Television documentaries include "Hiding in Plain Sight" (CBS, 2009), "Misha Defonseca and her Hoax Memoir" (RTBF, Belgian National TV, 2008), and “Les enfants de Terezin et le monstre á moustache” (The Children of Terezin and the Monster with Moustaches) directed by Henriette Chardak (France Channel 5 and the parliamentary channel, LCP, 2019).

==Bibliography==

- Dwork, Debórah (2025). Saints and Liars: The Story of Americans Who Saved Refugees from the Nazis. New York: W.W. Norton. ISBN 978-1-3240-2034-9
- Dwork, Debórah (2012). A Boy in Terezin: The Private Diary of Pavel Weiner, April 1944 – April 1945. Evanston: Northwestern University Press. ISBN 978-0-8101-2779-1.
- Dwork, Debórah; van Pelt, Robert Jan (2009). Flight from the Reich: Refugee Jews, 1933–1946. New York: W.W. Norton. ISBN 978-0-393-06229-8. Translations: Dutch (Elmar); French (Calmann-Lévy).
- Dwork, Debórah (2008). The Terezin Album of Marianka Zadikow. Chicago: University of Chicago Press. ISBN 978-0-226-51186-3.
- Dwork, Debórah; van Pelt, Robert Jan (2008). Auschwitz. New York: W.W. Norton & Co. ISBN 978-0-393-32291-0. First published as: Auschwitz 1270 to the Present. New York: Norton. ISBN 0-393-03933-1. Translations: Czech (Argo); Dutch (Boom); German (Pendo); Polish (Swiat Ksiazki).
- Dwork, Debórah; van Pelt, Robert Jan (2002). Holocaust: A History. New York: Norton. ISBN 0-393-05188-9. Translations: Dutch (Boom); Portuguese (Imago); Spanish (EDAF).
- Dwork, Debórah (2002). Voices and Views: A History of the Holocaust.
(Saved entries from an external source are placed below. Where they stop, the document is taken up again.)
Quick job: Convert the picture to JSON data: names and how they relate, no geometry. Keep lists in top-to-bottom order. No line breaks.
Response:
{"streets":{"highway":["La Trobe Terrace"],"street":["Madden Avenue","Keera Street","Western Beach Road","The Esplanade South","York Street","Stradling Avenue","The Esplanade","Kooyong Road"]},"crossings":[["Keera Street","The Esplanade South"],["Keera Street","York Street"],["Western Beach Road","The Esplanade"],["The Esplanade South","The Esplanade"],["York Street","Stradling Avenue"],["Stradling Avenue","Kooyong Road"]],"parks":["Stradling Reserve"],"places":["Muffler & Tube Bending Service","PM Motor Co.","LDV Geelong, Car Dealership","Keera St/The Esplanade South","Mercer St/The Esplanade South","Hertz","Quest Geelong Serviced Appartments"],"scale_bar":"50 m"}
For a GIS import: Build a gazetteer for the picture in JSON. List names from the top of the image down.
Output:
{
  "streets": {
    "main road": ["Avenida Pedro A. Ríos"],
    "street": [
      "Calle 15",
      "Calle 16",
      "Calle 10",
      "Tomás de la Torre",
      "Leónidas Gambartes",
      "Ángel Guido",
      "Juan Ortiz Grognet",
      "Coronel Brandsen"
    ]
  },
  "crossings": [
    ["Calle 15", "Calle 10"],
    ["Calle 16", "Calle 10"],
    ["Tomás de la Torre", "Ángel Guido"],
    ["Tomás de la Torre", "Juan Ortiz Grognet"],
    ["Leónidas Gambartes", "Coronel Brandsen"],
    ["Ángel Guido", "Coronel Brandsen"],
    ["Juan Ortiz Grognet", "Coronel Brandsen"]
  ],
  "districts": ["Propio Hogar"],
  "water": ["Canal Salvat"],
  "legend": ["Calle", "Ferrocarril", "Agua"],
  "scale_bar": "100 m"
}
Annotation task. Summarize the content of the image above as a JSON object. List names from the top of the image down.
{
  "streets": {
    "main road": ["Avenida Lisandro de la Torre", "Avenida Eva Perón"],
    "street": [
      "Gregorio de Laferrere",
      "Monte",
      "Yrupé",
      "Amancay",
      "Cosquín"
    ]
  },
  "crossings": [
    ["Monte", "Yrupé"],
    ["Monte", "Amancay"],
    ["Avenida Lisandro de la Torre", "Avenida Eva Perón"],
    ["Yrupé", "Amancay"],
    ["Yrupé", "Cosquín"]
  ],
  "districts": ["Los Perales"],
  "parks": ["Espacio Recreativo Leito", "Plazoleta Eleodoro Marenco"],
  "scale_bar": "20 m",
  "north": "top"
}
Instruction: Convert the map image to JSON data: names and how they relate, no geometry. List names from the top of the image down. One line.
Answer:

New York: Jewish Foundation for the Righteous. ISBN 0-9700602-0-3.
- Dwork, Debórah (1991). Children With A Star: Jewish Youth in Nazi Europe. New Haven: Yale University Press. ISBN 0-300-05054-2. Translations: Dutch (Boom); German (Beck); Italian (Marsilio); Japanese (Sogen Sha).
- Dwork, Debórah (1987). War Is Good for Babies and Other Young Children: A History of the Infant and Child Welfare Movement in England 1898–1918. London; New York: Tavistock Publications. ISBN 0-422-60660-X.